Als eine der größten Herausforderungen gilt, auf allen Ebenen in einem Unternehmen das Bewusstsein für Cyberrisiken zu schaffen. Dafür nötig wären noch mehr Transparenz, mehr Aufklärung, mehr Kommunikation. Viele Unternehmen melden Attacken nur, wenn es unbedingt nötig ist, weil zum Beispiel Kunden die Firma nicht mehr erreichen oder Produktionsausfälle die Finanzziele von börsennotierten Konzernen gefährden. Und selbst dann ist die Kommunikation häufig eher dünn.

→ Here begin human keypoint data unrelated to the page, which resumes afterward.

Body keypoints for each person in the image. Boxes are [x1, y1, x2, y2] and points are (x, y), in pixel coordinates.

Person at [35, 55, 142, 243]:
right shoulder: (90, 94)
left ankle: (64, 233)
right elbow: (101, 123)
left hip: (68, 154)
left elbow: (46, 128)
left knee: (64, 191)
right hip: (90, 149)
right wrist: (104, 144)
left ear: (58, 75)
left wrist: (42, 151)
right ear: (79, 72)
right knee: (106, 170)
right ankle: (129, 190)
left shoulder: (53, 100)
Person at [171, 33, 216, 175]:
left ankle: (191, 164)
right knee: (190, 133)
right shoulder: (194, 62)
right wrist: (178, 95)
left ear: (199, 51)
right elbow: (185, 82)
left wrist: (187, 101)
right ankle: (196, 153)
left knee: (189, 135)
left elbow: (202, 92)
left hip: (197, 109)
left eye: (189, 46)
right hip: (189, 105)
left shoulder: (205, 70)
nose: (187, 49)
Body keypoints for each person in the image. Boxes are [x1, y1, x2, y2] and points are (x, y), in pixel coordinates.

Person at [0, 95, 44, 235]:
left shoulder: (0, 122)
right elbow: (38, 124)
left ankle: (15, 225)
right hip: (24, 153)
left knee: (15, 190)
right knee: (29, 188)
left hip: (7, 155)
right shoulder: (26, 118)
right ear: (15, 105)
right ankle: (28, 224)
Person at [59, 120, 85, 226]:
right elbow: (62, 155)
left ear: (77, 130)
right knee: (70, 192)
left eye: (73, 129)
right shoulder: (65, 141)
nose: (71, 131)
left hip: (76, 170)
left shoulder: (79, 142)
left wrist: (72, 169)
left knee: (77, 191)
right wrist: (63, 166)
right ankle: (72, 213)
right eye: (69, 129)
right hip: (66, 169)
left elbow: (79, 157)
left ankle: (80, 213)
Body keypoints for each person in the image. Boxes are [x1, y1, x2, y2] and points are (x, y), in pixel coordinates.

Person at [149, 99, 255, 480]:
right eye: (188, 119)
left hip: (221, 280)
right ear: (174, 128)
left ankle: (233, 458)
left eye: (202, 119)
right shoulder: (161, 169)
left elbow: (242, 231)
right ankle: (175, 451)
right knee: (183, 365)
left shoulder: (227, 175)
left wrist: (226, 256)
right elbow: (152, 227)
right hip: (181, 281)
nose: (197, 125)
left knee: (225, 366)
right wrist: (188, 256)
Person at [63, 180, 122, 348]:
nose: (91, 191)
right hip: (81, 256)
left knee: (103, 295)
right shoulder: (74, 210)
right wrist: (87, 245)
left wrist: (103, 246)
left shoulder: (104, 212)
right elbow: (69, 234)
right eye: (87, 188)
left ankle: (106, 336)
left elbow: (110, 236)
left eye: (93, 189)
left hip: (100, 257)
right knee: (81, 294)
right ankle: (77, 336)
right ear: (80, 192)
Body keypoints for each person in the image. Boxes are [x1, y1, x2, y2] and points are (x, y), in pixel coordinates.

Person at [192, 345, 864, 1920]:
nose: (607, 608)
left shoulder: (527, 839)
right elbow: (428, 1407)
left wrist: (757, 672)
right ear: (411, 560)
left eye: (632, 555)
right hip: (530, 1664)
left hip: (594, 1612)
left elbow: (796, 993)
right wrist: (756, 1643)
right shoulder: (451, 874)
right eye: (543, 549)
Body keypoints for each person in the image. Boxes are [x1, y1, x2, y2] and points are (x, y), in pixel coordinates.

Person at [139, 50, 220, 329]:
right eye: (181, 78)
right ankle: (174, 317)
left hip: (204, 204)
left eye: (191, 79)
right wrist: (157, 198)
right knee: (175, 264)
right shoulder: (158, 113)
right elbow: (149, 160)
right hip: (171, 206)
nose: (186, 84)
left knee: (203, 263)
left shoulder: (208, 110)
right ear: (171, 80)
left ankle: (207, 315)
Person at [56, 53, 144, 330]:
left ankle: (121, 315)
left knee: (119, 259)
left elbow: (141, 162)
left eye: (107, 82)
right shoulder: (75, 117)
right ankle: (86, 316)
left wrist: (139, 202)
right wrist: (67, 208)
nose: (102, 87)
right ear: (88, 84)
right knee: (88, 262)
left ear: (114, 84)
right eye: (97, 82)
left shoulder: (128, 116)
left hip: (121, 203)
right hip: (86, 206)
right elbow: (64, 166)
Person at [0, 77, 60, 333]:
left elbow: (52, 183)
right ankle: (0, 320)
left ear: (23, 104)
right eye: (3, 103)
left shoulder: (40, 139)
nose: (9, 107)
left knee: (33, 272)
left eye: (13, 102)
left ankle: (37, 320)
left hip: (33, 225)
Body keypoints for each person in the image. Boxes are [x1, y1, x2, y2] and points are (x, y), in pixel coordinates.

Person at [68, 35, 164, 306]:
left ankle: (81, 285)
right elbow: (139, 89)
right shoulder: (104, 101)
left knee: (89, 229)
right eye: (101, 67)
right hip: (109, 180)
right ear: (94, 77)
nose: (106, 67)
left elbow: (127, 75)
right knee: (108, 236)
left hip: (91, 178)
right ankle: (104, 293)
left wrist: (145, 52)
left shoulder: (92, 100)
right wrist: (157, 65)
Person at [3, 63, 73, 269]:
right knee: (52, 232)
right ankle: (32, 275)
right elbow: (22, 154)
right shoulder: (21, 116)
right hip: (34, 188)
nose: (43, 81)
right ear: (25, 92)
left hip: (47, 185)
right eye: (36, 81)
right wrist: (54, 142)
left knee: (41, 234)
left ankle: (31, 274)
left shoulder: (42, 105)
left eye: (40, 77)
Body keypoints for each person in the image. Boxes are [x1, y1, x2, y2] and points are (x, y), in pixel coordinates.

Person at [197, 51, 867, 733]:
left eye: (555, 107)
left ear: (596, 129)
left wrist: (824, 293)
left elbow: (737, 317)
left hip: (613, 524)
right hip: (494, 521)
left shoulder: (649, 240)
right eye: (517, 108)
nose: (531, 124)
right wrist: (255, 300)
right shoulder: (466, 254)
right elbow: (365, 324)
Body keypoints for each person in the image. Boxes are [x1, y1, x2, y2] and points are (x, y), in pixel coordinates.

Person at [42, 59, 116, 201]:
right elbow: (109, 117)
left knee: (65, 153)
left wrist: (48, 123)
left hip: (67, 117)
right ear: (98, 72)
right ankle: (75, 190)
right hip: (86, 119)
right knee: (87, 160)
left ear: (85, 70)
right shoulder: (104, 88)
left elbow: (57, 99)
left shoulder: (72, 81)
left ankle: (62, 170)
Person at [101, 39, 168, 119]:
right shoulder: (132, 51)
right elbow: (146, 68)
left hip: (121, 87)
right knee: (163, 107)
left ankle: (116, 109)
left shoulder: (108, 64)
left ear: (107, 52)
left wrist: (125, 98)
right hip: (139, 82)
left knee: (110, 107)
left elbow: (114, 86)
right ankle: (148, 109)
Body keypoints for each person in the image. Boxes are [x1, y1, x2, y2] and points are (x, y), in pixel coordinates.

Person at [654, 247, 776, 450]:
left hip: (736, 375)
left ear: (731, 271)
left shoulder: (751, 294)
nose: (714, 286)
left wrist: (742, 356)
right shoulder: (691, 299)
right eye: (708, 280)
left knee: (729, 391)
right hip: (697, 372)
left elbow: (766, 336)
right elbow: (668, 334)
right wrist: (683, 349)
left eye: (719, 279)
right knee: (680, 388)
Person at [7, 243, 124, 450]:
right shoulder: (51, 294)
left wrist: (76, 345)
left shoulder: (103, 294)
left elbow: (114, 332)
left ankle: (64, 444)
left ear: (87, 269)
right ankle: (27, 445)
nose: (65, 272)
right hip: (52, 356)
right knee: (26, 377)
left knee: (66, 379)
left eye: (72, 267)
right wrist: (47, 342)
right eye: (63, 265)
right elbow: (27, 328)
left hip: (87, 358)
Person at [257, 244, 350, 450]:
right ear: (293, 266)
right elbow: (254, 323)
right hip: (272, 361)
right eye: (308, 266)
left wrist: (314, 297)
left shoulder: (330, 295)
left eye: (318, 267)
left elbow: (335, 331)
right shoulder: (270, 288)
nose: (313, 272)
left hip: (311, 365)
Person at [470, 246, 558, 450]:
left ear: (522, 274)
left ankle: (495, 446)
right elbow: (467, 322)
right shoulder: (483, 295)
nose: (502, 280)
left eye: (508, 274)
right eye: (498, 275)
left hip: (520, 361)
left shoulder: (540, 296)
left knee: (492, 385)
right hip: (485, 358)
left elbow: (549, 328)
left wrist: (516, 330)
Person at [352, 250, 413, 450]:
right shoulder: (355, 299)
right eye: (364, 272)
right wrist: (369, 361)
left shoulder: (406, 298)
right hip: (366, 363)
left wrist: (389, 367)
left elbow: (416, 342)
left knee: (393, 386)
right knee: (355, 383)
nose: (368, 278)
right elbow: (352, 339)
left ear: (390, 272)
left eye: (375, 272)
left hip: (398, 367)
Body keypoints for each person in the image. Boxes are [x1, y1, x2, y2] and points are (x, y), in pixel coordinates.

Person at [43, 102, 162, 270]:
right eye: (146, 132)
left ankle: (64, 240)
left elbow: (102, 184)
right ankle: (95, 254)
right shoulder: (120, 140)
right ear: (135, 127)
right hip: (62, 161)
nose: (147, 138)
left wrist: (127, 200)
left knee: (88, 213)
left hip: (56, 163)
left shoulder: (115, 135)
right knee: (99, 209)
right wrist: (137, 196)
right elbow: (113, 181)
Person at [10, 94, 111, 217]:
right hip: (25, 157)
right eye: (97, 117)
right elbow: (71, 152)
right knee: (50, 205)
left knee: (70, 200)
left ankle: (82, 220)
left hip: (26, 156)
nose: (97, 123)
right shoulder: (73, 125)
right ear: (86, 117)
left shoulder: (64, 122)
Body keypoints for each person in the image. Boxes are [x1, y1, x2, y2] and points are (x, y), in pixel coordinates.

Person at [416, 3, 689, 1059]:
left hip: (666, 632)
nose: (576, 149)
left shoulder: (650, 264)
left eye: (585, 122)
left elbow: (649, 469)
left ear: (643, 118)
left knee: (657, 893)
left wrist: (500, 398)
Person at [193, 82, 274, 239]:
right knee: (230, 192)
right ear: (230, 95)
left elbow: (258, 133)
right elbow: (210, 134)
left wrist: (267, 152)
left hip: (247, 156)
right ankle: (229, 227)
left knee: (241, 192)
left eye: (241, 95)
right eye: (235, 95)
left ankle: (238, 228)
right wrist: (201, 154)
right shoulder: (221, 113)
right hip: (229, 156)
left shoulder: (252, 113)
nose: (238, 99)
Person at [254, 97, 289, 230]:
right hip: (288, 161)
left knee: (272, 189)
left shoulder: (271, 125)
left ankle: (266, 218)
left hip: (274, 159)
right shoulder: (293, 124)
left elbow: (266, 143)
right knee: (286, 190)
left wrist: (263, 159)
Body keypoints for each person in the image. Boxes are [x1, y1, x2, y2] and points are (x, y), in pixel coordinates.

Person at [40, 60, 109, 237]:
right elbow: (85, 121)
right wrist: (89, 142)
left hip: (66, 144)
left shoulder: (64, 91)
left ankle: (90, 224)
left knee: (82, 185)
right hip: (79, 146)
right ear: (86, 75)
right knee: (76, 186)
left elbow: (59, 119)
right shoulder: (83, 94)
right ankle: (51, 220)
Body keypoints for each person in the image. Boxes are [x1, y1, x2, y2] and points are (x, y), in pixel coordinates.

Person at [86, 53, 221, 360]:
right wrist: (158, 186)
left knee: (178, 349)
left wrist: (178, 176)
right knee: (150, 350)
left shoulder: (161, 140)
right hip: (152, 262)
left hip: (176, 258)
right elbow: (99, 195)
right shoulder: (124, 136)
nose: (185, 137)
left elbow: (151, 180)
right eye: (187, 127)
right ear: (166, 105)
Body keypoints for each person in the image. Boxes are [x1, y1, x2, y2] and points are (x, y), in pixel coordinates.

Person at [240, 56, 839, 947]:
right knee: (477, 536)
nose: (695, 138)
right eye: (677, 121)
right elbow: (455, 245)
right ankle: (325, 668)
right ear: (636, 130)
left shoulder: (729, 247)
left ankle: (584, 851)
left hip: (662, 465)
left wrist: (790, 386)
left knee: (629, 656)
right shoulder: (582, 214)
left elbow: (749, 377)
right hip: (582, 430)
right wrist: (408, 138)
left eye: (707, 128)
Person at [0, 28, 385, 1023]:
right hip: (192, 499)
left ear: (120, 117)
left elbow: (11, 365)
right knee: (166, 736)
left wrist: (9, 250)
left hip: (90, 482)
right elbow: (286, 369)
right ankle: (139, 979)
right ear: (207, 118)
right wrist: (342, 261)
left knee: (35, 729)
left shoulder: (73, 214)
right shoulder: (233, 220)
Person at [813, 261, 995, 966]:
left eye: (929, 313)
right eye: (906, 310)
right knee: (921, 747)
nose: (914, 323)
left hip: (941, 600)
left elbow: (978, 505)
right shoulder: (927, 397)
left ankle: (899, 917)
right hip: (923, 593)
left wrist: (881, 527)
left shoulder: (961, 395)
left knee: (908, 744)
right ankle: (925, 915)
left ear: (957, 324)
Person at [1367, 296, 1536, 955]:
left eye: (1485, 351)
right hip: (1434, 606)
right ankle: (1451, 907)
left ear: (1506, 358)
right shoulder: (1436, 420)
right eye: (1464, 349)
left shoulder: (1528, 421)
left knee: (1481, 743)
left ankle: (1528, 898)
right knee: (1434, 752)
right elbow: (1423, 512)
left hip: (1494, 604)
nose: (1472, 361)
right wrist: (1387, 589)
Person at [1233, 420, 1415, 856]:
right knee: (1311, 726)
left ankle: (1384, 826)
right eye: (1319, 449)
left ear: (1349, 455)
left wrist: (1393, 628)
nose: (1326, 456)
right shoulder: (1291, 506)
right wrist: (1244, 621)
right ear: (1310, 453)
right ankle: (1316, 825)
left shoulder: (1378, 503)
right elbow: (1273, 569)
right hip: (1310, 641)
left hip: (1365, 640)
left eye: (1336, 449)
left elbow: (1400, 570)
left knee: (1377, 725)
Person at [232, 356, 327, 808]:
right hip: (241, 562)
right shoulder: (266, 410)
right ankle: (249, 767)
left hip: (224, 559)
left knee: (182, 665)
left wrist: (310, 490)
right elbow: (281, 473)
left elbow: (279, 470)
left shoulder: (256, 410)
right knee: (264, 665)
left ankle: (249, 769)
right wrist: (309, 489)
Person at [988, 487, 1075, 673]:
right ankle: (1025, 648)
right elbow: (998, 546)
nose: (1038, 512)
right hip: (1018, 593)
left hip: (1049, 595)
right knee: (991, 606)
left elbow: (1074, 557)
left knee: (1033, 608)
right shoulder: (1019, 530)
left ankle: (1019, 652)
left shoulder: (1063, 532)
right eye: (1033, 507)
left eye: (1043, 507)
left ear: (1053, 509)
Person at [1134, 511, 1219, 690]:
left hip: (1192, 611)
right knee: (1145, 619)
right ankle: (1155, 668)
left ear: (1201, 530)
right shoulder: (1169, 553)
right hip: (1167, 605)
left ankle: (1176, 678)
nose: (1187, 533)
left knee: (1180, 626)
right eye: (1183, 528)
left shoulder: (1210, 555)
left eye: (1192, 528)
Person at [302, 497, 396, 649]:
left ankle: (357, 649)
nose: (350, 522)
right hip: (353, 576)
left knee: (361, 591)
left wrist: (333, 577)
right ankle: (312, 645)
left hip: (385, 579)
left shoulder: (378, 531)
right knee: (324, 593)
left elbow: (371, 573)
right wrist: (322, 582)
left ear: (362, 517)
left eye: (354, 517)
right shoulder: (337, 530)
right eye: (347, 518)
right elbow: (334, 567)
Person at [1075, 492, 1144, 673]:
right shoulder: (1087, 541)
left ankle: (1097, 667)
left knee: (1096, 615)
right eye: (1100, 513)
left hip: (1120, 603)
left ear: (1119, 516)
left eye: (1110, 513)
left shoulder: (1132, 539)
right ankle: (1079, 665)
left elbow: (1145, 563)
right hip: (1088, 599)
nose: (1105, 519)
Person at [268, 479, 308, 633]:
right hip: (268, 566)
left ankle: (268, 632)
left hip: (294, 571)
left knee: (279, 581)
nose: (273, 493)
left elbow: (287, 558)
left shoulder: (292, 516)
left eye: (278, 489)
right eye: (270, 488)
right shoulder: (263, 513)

Dabei können Erfahrungsberichte aus erster Hand bei der Prävention helfen. Sie sind eindrücklicher als theoretische Schulungen. Wie das geht, hat das Lukaskrankenhaus in Neuss bewiesen, das bereits vor fünf Jahren Ziel eines Angriffs wurde, der den Betrieb erheblich störte. Das Krankenhaus ging sehr offen mit der Attacke um, der kaufmännische Direktor hielt im Nachgang zahlreiche Vorträge zum Umgang mit einem Cyberangriff.
Transparenz schafft Bewusstsein. Doch bei aller Prävention: Die Cyberwelle wird nicht zu stoppen sein. Wie mächtig sie ausfällt, hängt von der jetzt aufgesetzten Gegenwehr ab.